Grades are relative, but they are not truly subjective.
Climbing grading is technically referred to as a consensus-based system. This means that, back in the old days, grades were determined by a rigorous process of debate, argument, beer-drinking, bourbon and taunting—generally around a campfire—until everyone present reluctantly agreed on a number. That number (and letter, or symbol) became the grade that the local guidebook author would dutifully record in his next edition.
And, despite the obvious concerns with this process, it actually works quite well in practice. Once you have completed a handful of climbs in a given grade range, and developed a “sense” of that difficulty, you will find that, for number grades at least, there is remarkable reliability from one area to the next.
In other words, if you can send most 5.9s in your home gym, you will likely be able to send most 5.9s at your local crag, or even at another gym. What’s more, you will likely agree that one 5.9 is of similar difficulty to another. The same is also true for V-grades.

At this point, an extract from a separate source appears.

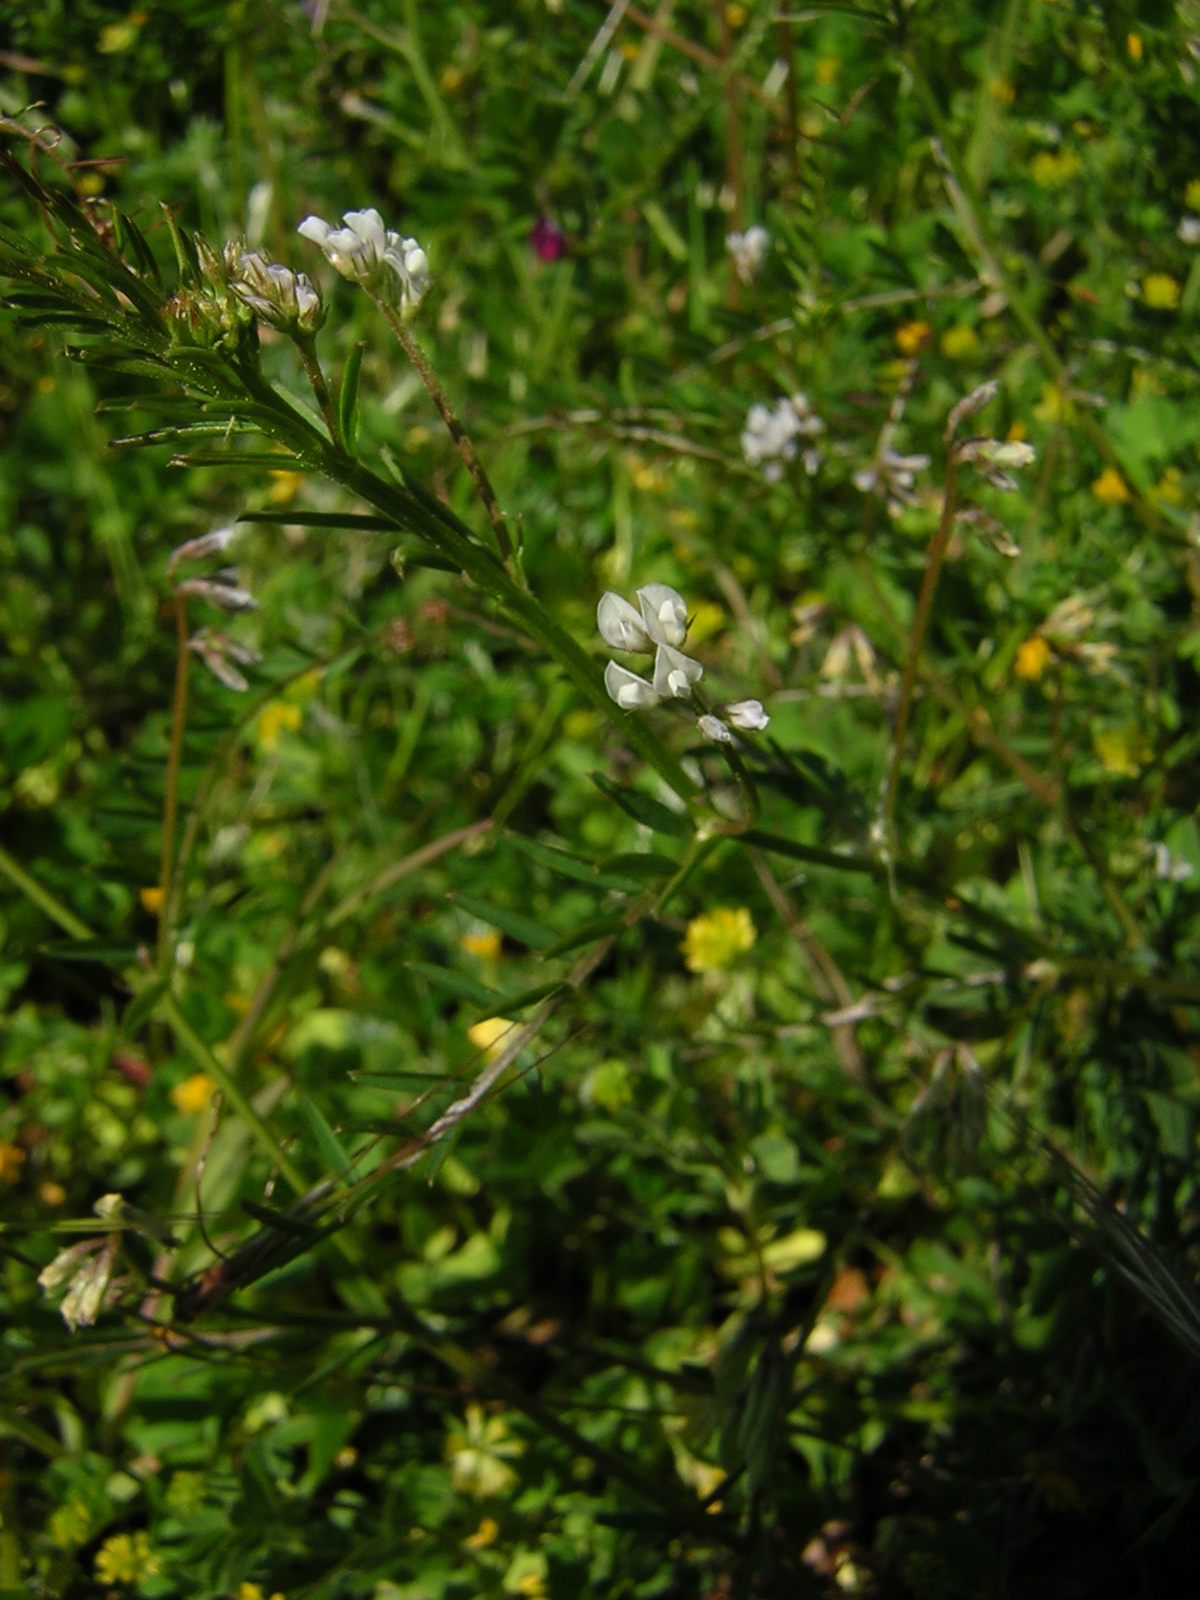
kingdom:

Unfortunately, there is a belief among some climbers that, due to this process, grades are subjective, meaning that they are merely “a matter of opinion.” This is clearly not true, however. If it were, then grades would be effectively random, and what you call a V2, someone else would call a V10 or VB, depending on entirely personal factors, like how good you felt on the day you sent it, or if you were in a bad mood, or the phases of the moon, for instance.
But, as we have discussed, this isn’t actually the case. The fact is that, with few exceptions, the vast majority of climbers generally agree on the vast majority of grades. This means that grades represent an objective measurement of difficulty, one that climbers can learn how to judge, and reliably apply to new climbs as they encounter them.

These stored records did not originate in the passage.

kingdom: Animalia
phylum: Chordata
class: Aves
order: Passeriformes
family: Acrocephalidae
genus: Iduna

So, the issue isn’t that grades are entirely subjective—and, therefore, not useful—it’s that grades aren’t entirely precise—and, therefore, there is room for debate.
Where most debate occurs in grades is whether problems are “hard” or “easy” in the grade. While two climbers will generally agree that a given climb is 5.10 or V3, they will frequently disagree on whether that same climb is 5.10a or 5.10b, or solid V3 or V3+. One reason for this is, of course, the consensus grading approach is not very precise and does have a subjective component—i.e., perceived difficulty.
But, in addition to this, whether or not a given climb “feels hard” depends greatly on relative, but concrete, differences among climbers–notably height, weight, and reach. A V3 that has particularly long moves on it will feel harder to a climber with short arms, while a V3 with high footholds will feel easier. In addition, modern climbing gyms do not truly use a consensus-based grading system. Grades on artificial climbing walls are typically chosen by the route-setter, and rarely benefit from feedback.
As a result, we recommend that climbers take the grades in their gyms with a grain of salt, viewing them as rough guidelines, rather than precise measurements of difficulty.
Develop Your Own "Internal" Grading System
One valuable trick to measuring your personal progress more precisely and reliably is to create your own personal grade calibration. What does that mean? Well, as an example, if you are consistently sending V3s in the gym, but have a below average wing-span, it’s likely that there are occasionally V1’s that you cannot reliably do, because they have a reachy move. It you can send 9 out of 10 V3s, the tenth one may not actually be V3 for you, it might be V4 or even harder, because of that one reachy move. On the other hand, you may find that one of those V3s, is easy enough that you flashed it while the others took you multiple tries. In that case the problem may be V2+ for you, rather than V3.
Having your own calibration for grades helps you choose problems that are appropriate for your workouts and reduce your frustration.